### SELECTED TEXT
▽
Spanish sea captain and early settler of San Diego, California (1771–1841)

José Bandini (1771–1841) was a Spanish and Mexican sea captain and early settler of San Diego, California.

==Early life and marriage==
José Bandini was born in Cádiz, Spain, and most likely had at least some (if not all) broadly Italian ancestors who had emigrated to Spain when most of the country was part of the empire. In 1793 he settled in Lima, Peru, where he married twice, first to Ysidora Blancas and, after her death in 1801, to Manuela Mazuelos. He had several children including Manuel Antonio Bandini Mazuelos who became Archbishop of Lima and Juan Bandini, a well-known political figure in the Mexican and American eras of California.

==Naval service==
Bandini served as a lieutenant on the Spanish vessel, Nymphia, at the Battle of Trafalgar in 1805.

He first visited California, then part of Spain, in December 1818 as captain of the ship Reina de los Ángeles, bringing military supplies and troops from San Blas to Alta California's capital, Monterey to defend against the corsair, Hippolyte Bouchard. Two years later he and his crew took an oath of allegiance to Mexican revolutionary leader Agustín de Iturbide and took part in the Mexican War of Independence.

==Settlement in California==
In 1822 Bandini was granted military retirement with the rank, capitán de milicias, by the newly independent Mexican government. Soon afterward he settled in San Diego where, as Richard Henry Dana described in Two Years Before the Mast, "he built a large house with a court-yard in front, kept a great retinue of Indians, and set up for the grandee of that part of the country."
△
### TASK
Continue the text on José Bandini, the sea captain and San Diego settler, from the point where it ends. The lines that follow have no connection to the text about José Bandini.

### DATASET EXTRACT
▽
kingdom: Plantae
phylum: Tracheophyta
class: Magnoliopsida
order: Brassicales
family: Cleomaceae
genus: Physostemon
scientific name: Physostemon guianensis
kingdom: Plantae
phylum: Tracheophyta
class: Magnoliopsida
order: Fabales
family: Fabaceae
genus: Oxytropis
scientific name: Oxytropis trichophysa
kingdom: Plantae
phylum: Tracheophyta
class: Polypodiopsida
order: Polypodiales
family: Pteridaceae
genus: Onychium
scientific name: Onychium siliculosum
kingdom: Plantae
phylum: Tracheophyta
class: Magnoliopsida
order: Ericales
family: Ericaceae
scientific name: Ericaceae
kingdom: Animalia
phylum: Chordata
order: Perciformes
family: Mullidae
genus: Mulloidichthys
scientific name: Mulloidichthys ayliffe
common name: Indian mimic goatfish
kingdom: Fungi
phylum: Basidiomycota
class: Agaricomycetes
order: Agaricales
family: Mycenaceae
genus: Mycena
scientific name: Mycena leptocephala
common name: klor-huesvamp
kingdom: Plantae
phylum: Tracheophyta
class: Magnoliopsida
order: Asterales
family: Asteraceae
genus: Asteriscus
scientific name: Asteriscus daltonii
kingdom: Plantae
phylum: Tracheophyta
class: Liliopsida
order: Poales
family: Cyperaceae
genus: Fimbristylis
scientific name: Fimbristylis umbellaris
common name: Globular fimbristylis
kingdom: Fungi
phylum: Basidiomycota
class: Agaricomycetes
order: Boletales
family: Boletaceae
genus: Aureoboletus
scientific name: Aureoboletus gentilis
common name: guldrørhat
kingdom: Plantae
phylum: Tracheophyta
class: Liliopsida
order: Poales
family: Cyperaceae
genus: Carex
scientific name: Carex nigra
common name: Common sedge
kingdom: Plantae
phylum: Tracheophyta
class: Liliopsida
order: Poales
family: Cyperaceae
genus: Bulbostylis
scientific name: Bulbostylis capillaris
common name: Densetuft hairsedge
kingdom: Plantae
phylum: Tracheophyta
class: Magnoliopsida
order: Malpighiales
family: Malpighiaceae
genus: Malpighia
△
### TASK OUTPUT
In 1828 Bandini wrote Descrision de l'Alta California (translated to English by Doris Marion Wright as A Description of California in 1828). In it he described the territory's people, its land and resources, and the state of its commerce. At the time the Mexican government had decided that foreign trade with California would only be allowed through the port of Monterey. Bandini believed this would stifle California's economic growth so he concluded the Descrision by proposing that imports also be allowed at the port of San Diego while California's exports (almost entirely hides, tallow, and wheat) be allowed anywhere along its coast.

His son, Juan Bandini, used the Descrision as the basis of a report he wrote for the Comisaría Principal de la Alta California in 1830.

José Bandini died in San Diego in 1841.